Similar to the book club, our presidential elections operate this way.
In this, your state throws its choice in the ring for who will lead over this Union of the states, not you. The Constitution stipulates that your state gets to decide how they cast this vote; it just so happens they all choose the majority vote today.
Each state gets to decide how they divvy up their electoral votes. Places like California say all go to the candidate that wins, while Maine decides to split them up, giving more agency to the district level. This process can be changed or amended via the state legislature.
If you change this, you fundamentally disrupt the relationship between the states, the federal government, and its citizens.
You are a resident of your state, which is sovereign and has its own Constitution.
You might think:
Well, we've evolved as a country, why can't we change it now?
There are many reasons this is impossible, but here is what I find the most limiting:
Throughout our history, states have controlled their rules for governing federal elections. The electorate controls this process through the state legislatures, where all election laws are supposed to originate.
Quick aside — one reason the 2020 election was controversial for many (including myself) is that many laws were changed by governors using Executive Orders under the pretense of COVID-19 emergency measures—but I'll leave that alone for now.
A state like mine — Florida — decides how it defines, rules, and judges who are constitutionally qualified to vote.
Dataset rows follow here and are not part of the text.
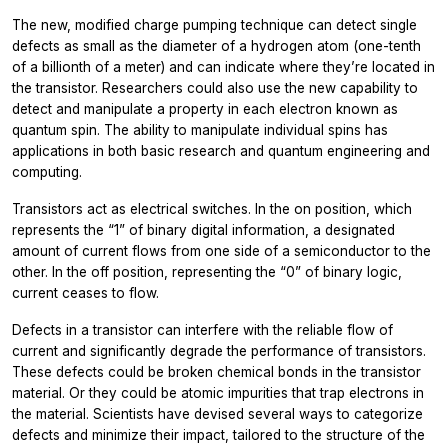
The new, modified charge pumping technique can detect single
defects as small as the diameter of a hydrogen atom (one-tenth
of a billionth of a meter) and can indicate where they’re located in
the transistor. Researchers could also use the new capability to
detect and manipulate a property in each electron known as
quantum spin. The ability to manipulate individual spins has
applications in both basic research and quantum engineering and
computing.
Transistors act as electrical switches. In the on position, which
represents the “1” of binary digital information, a designated
amount of current flows from one side of a semiconductor to the
other. In the off position, representing the “0” of binary logic,
current ceases to flow.
Defects in a transistor can interfere with the reliable flow of
current and significantly degrade the performance of transistors.
These defects could be broken chemical bonds in the transistor
material. Or they could be atomic impurities that trap electrons in
the material. Scientists have devised several ways to categorize
defects and minimize their impact, tailored to the structure of the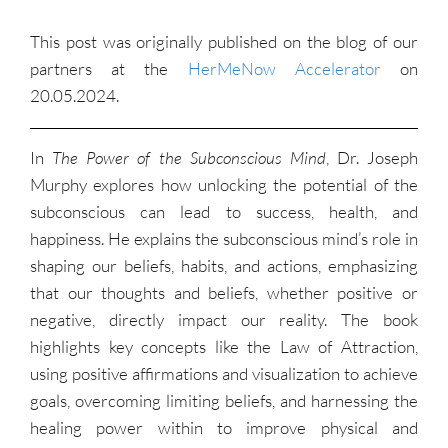
This post was originally published on the blog of our
partners at the
HerMeNow Accelerator
on
20.05.2024.
In
The Power of the Subconscious Mind
, Dr. Joseph
Murphy explores how unlocking the potential of the
subconscious can lead to success, health, and
happiness. He explains the subconscious mind’s role in
shaping our beliefs, habits, and actions, emphasizing
that our thoughts and beliefs, whether positive or
negative, directly impact our reality. The book
highlights key concepts like the Law of Attraction,
using positive affirmations and visualization to achieve
goals, overcoming limiting beliefs, and harnessing the
healing power within to improve physical and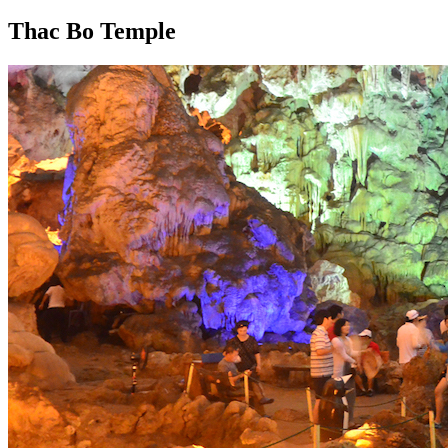
Thac Bo Temple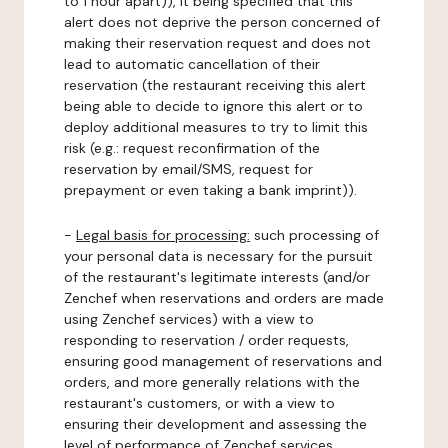
to 1 hour apart)), it being specified that this
alert does not deprive the person concerned of
making their reservation request and does not
lead to automatic cancellation of their
reservation (the restaurant receiving this alert
being able to decide to ignore this alert or to
deploy additional measures to try to limit this
risk (e.g.: request reconfirmation of the
reservation by email/SMS, request for
prepayment or even taking a bank imprint)).
-
Legal basis for processing:
such processing of
your personal data is necessary for the pursuit
of the restaurant's legitimate interests (and/or
Zenchef when reservations and orders are made
using Zenchef services) with a view to
responding to reservation / order requests,
ensuring good management of reservations and
orders, and more generally relations with the
restaurant's customers, or with a view to
ensuring their development and assessing the
level of performance of Zenchef services.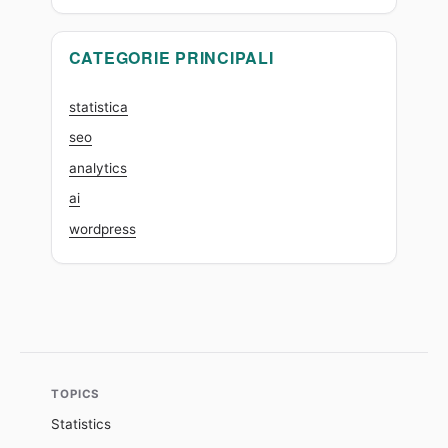
CATEGORIE PRINCIPALI
statistica
seo
analytics
ai
wordpress
TOPICS
Statistics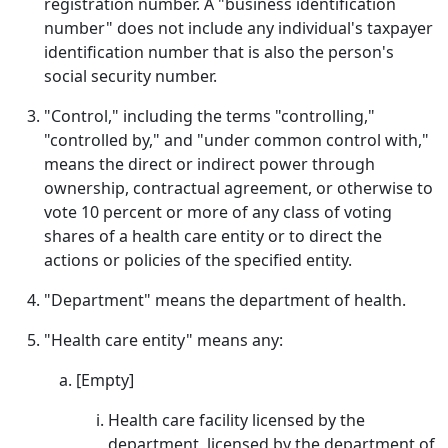
registration number. A "business identification
number" does not include any individual's taxpayer
identification number that is also the person's
social security number.
"Control," including the terms "controlling,"
"controlled by," and "under common control with,"
means the direct or indirect power through
ownership, contractual agreement, or otherwise to
vote 10 percent or more of any class of voting
shares of a health care entity or to direct the
actions or policies of the specified entity.
"Department" means the department of health.
"Health care entity" means any:
[Empty]
Health care facility licensed by the
department, licensed by the department of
I need to take steps to prove my citizenship, as well as slight differences in how they host primaries, party affiliation, etc.
A state like California says screw all that, it's illegal to even ask for an ID. So yes, they also get to decide who is constitutionally qualified to vote in federal elections based on legislation passed in their state legislature.
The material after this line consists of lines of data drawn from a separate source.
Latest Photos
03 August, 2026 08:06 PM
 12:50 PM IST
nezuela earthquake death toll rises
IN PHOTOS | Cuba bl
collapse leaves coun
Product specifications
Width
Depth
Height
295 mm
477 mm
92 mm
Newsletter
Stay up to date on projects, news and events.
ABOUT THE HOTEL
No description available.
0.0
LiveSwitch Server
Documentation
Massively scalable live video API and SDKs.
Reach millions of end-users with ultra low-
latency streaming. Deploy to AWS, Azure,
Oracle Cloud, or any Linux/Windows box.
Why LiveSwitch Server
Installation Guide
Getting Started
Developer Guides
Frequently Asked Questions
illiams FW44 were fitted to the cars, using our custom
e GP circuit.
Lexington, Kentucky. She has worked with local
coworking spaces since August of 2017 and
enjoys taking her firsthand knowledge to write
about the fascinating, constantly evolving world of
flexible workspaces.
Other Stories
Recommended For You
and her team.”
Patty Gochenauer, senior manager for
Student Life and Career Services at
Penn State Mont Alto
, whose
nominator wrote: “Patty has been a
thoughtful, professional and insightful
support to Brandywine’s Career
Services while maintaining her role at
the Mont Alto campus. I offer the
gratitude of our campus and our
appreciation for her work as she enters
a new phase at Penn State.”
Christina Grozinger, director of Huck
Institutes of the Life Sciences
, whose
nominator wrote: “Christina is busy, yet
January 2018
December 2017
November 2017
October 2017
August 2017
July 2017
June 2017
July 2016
As a Florida resident, I — justifiably — have no vote or say in how California's state legislature legislates this issue. I only have recourse in my state.
If you removed the Electoral College, you would then need to pass federal election laws that would apply to every state removing their sovereignty to decide this for themselves.
Also, good luck getting anyone to agree or applying those laws.
Smaller states would have no incentive to stay. Or it may even incentivize them to join forces with other small states to get on the same footing as larger ones. Either choice would centralize to larger forms of government instead of smaller, more dispersed, local forms of government.
I, for one, think the Electoral College is a great thing and an ingenious invention. Without it, we have the tyranny of the majority and an even more centralizing force to a larger government than we have today.
In a country as wide-ranging and diverse as the United States, having to build coalitions across every state is a concept we must preserve and fight for.
States across our country are looked at as equals in a union. The Senate itself is a testament to that. Breaking it dissolves the very foundation of the equality that a federally elected official must view each state.
If this bothers you because it makes votes unequal, you must consider the alternatives and their consequences.
Living in California or New York, to achieve what you want, your best option is to convince Wyoming to secede. That would get you closer to this "one person, one vote" rallying cry you hear when the Electoral College and popular vote don't match.
However, if you like the benefits of Wyoming in the Union, this is the compromise you must make.
If you remove the Electoral College, states will secede, and honestly, I don't blame them.
In this, you cannot eat your cake and have it too. Either you want less populous states in the Union, or you don't. That is your choice. You cannot remove the last vestige of equality they have toward representation to the federal government. That's the trade-off. It's a compromise, not a perfect solution.